------ Exercise data

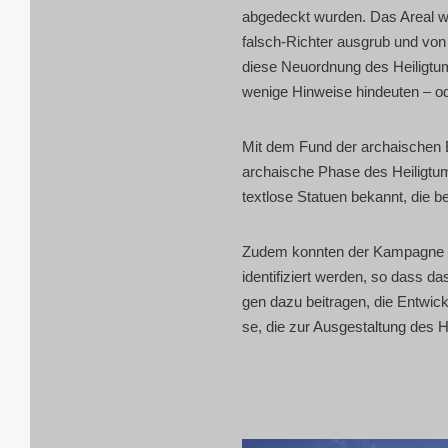
abge­deckt wur­den. Das Are­al w
falsch-Rich­ter aus­grub und von
die­se Neu­ord­nung des Hei­lig­t
weni­ge Hin­wei­se hin­deu­ten –
Mit dem Fund der archai­schen Bas
archai­sche Pha­se des Hei­lig­tu
text­lo­se Sta­tu­en bekannt, die
Zudem konn­ten der Kam­pa­gne 2
iden­ti­fi­ziert wer­den, so dass d
gen dazu bei­tra­gen, die Ent­wick­
se, die zur Aus­ge­stal­tung des H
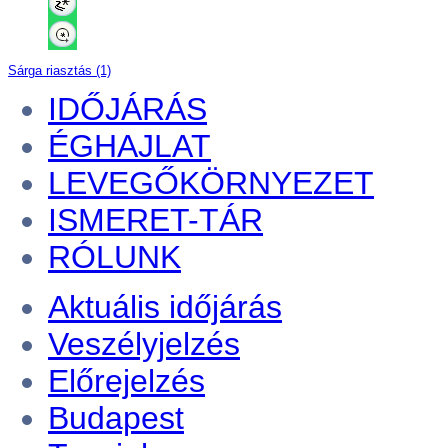
Sárga riasztás (1)
IDŐJÁRÁS
ÉGHAJLAT
LEVEGŐKÖRNYEZET
ISMERET-TÁR
RÓLUNK
Aktuális
időjárás
Veszélyjelzés
Előrejelzés
Budapest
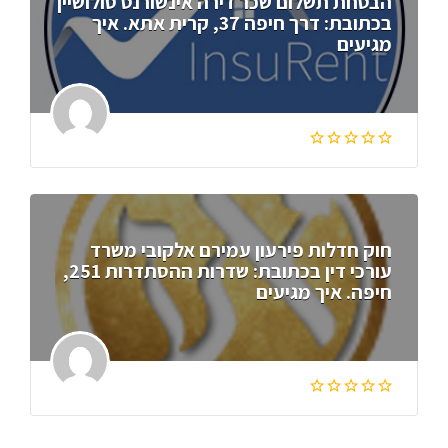
הבטחת תשלום שכר דירה אינשורנט סולושיין
בכתובת: דרך חיפה 37, קרית אתא. איך
מגיעים
חוק חדלות פירעון עמירם אלקובי משרד
עורכי דין בכתובת: שדרות ההסתדרות 251,
חיפה. איך מגיעים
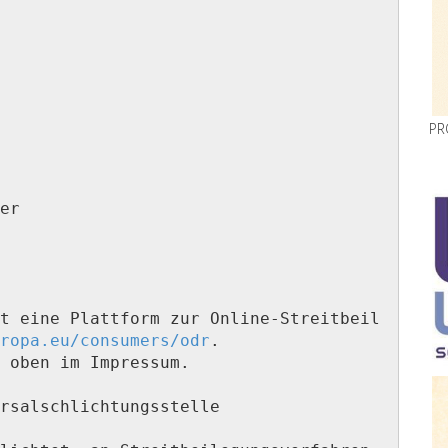
PR
er

t eine Plattform zur Online-Streitbeil
ropa.eu/consumers/odr
.

 oben im Impressum.

rsal­schlichtungs­stelle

------------

Task goal: Reproduce all of the data above with "Szeged" substituted for "Budapest" and nothing else changed. Leave the pictures out.

Response for this exercise:
abge­deckt wur­den. Das Are­al w
falsch-Rich­ter aus­grub und von
die­se Neu­ord­nung des Hei­lig­t
weni­ge Hin­wei­se hin­deu­ten –
Mit dem Fund der archai­schen Bas
archai­sche Pha­se des Hei­lig­tu
text­lo­se Sta­tu­en bekannt, die
Zudem konn­ten der Kam­pa­gne 2
iden­ti­fi­ziert wer­den, so dass d
gen dazu bei­tra­gen, die Ent­wick­
se, die zur Aus­ge­stal­tung des H
Sárga riasztás (1)
IDŐJÁRÁS
ÉGHAJLAT
LEVEGŐKÖRNYEZET
ISMERET-TÁR
RÓLUNK
Aktuális
időjárás
Veszélyjelzés
Előrejelzés
Szeged
הבטחת תשלום שכר דירה אינשורנט סולושיין
בכתובת: דרך חיפה 37, קרית אתא. איך
מגיעים
חוק חדלות פירעון עמירם אלקובי משרד
עורכי דין בכתובת: שדרות ההסתדרות 251,
חיפה. איך מגיעים
PR
er

t eine Plattform zur Online-Streitbeil
ropa.eu/consumers/odr
.

 oben im Impressum.

rsal­schlichtungs­stelle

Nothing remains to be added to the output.